When Jones asked if, by a show of hands, there was anyone present in the courtroom who supported Lang, at least 24 people raised their hands.

Judge Powell was also asked to consider a stack of 26 letters presented to the court — written by friends and family members, including a church pastor and numerous Haywood Community College instructors — each coming to Lang’s defense as a person of good character. Furthermore, Jones pointed out, when Lang was first notified of warrants being issued for his arrest, he turned himself into the Waynesville Police Department and offered a video confession of his relations with the victim.

“He told them everything because he had nothing to hide,” said Jones. “He was in love. She was in love.” At that time, Lang spent 92 days in the Haywood County Jail — for which he is to be given credit.

Immediately upon his release from jail, he got a job and enrolled in college, said Jones. He was scheduled to take his final college exam today, but “his whole semester is shot now.”

Stephanie Rae Mathis Spann

After pleading guilty Monday to the second-degree rape of a 13-year-old boy, Stephanie Spann, 31, of Jackson County, will spend at least six years, eight months in the North Carolina Department of Corrections, a sentence also imposed by Judge Powell. She could spend as many as eight years, nine months incarcerated.

The crime to which Spann pleaded guilty was committed on Jan. 7, 2007, in the victim’s home, while his mother was away. At that time, after a night of drinking alcohol and using methamphetamines, Spann initially had sexual intercourse with an older male adult, then with the victim who was also under the influence of drugs and alcohol, Assistant District Attorney Jim Moore said.

Initially she was also charged with first-degree statutory rape and first- degree sexual offense — charges that were dismissed pursuant to the plea agreement. While second-degree rape usually requires evidence of forced intercourse against a victim’s will, Spann was convicted due to the young victim’s incognizance, which rendered him physically helpless, Moore said.
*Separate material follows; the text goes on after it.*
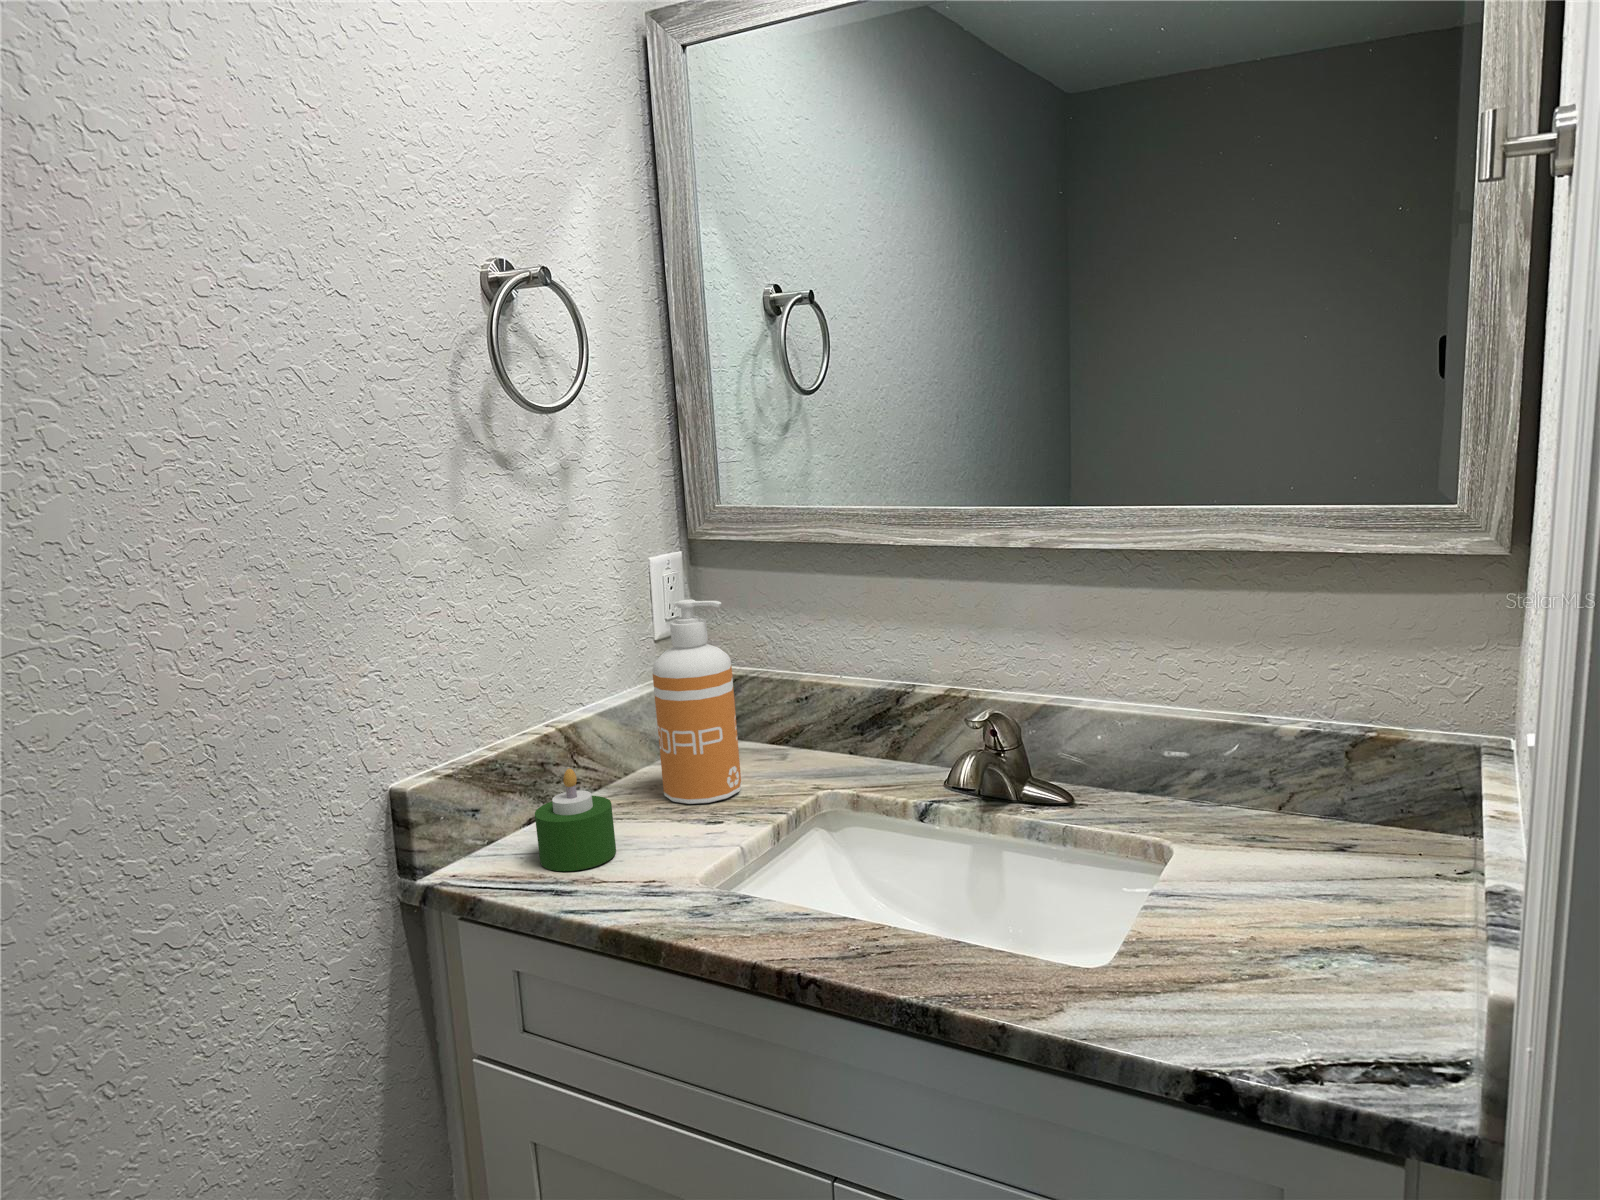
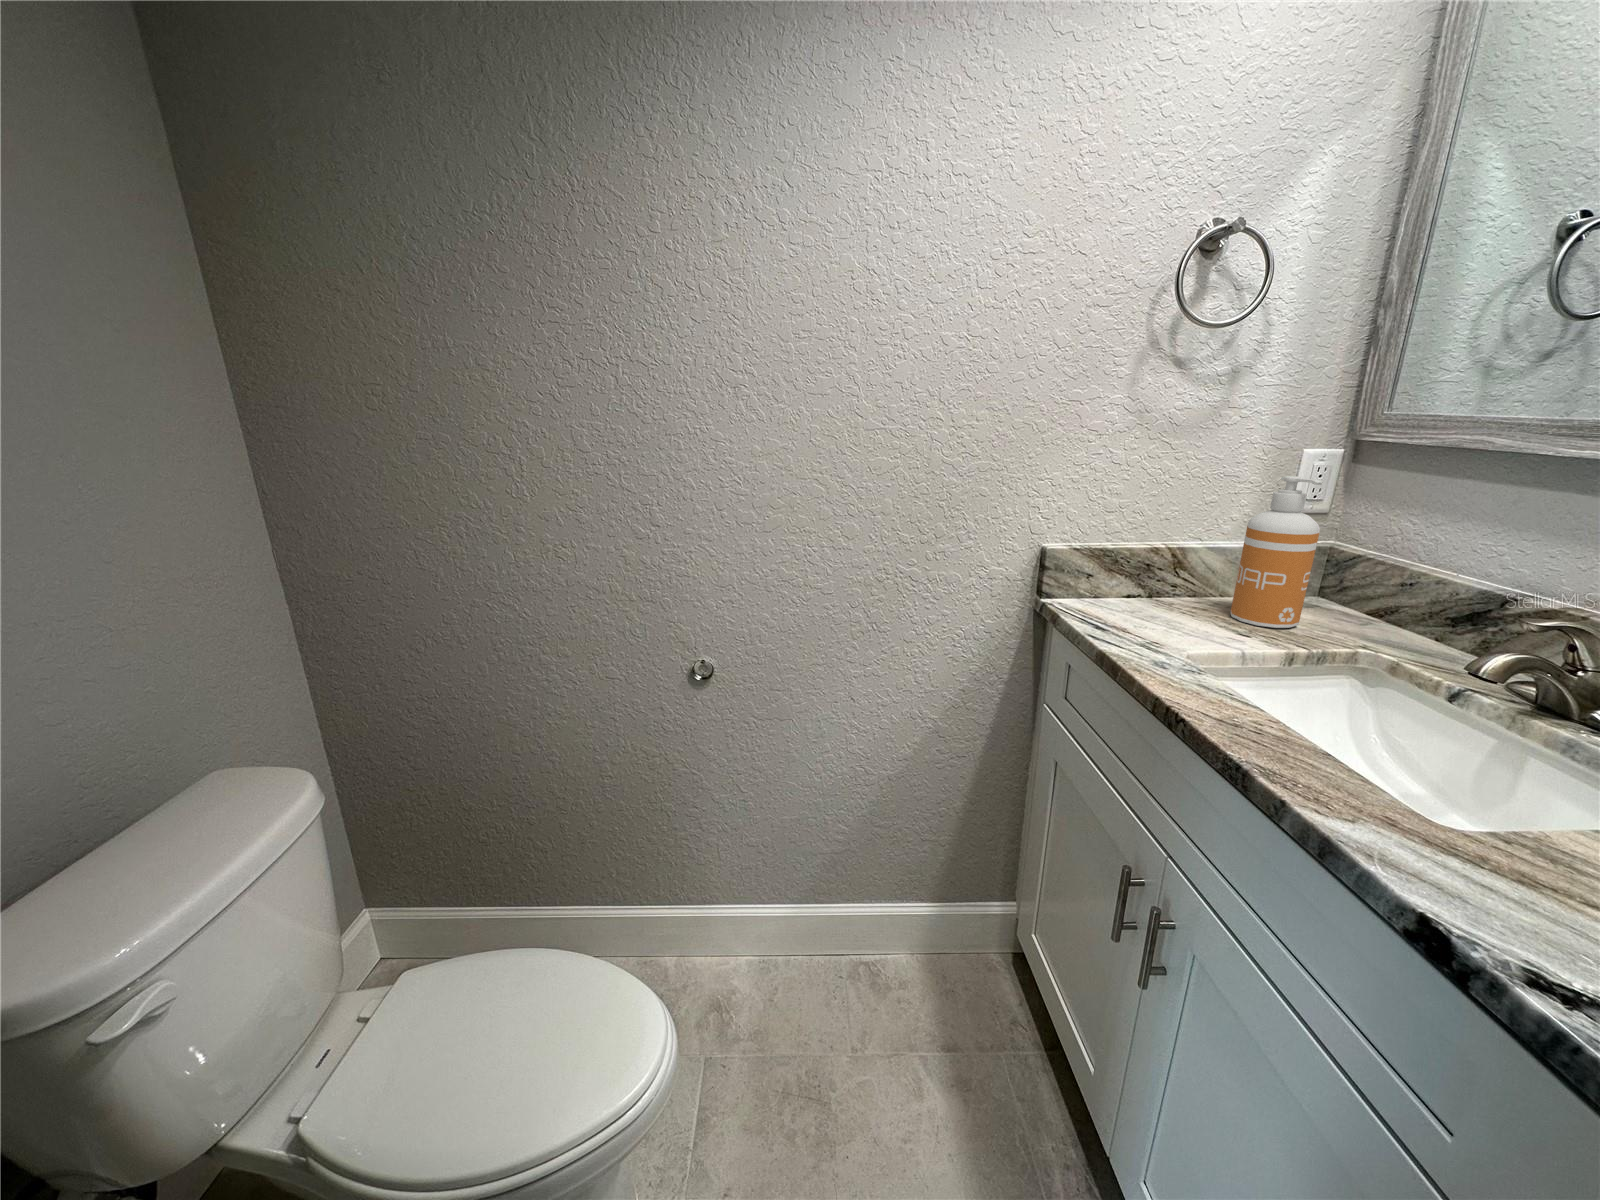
candle: present [535,769,616,871] -> none [1105,563,1162,626]

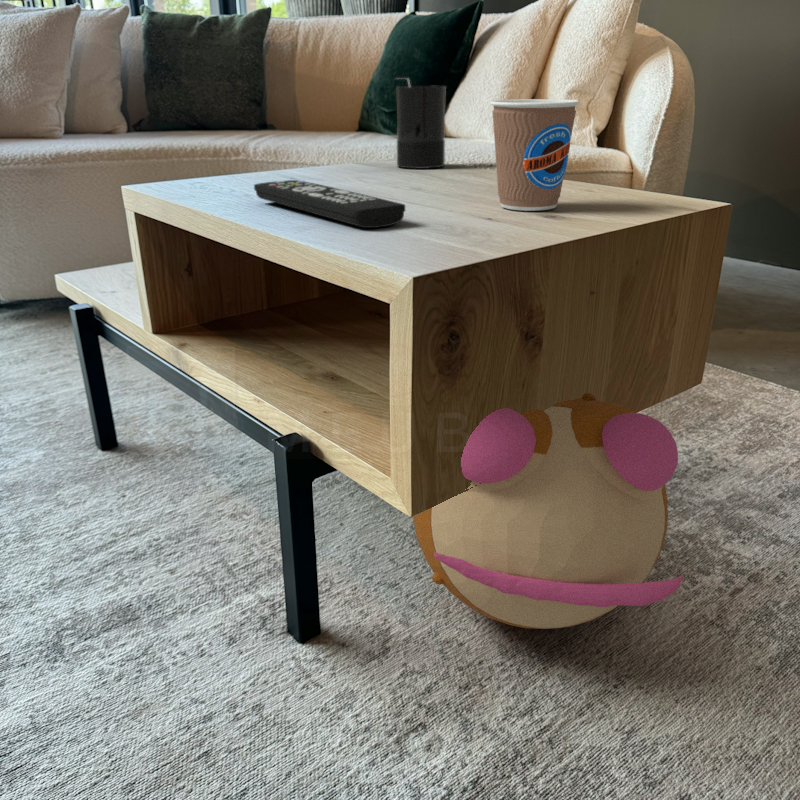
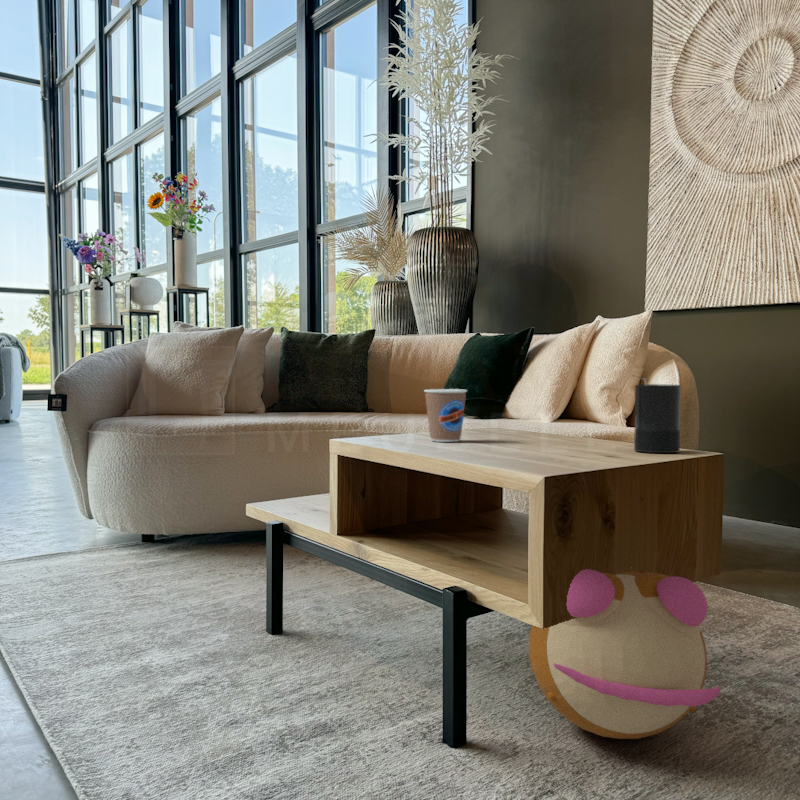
candle: present [396,79,445,169] -> present [634,383,681,453]
coffee cup: present [490,99,580,211] -> present [424,389,467,442]
remote control: present [254,180,405,228] -> none [420,437,525,461]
The victim was also drinking alcohol and using methamphetamines the night the incident occurred, he continued, and wasn’t fully aware of what was happening. “When a person is mentally disabled or, in this case, was physically helpless and can’t appreciate what is happening” that also counts as second-degree rape, said Moore. Upon her release from prison, Spann will be required to register as a sex offender.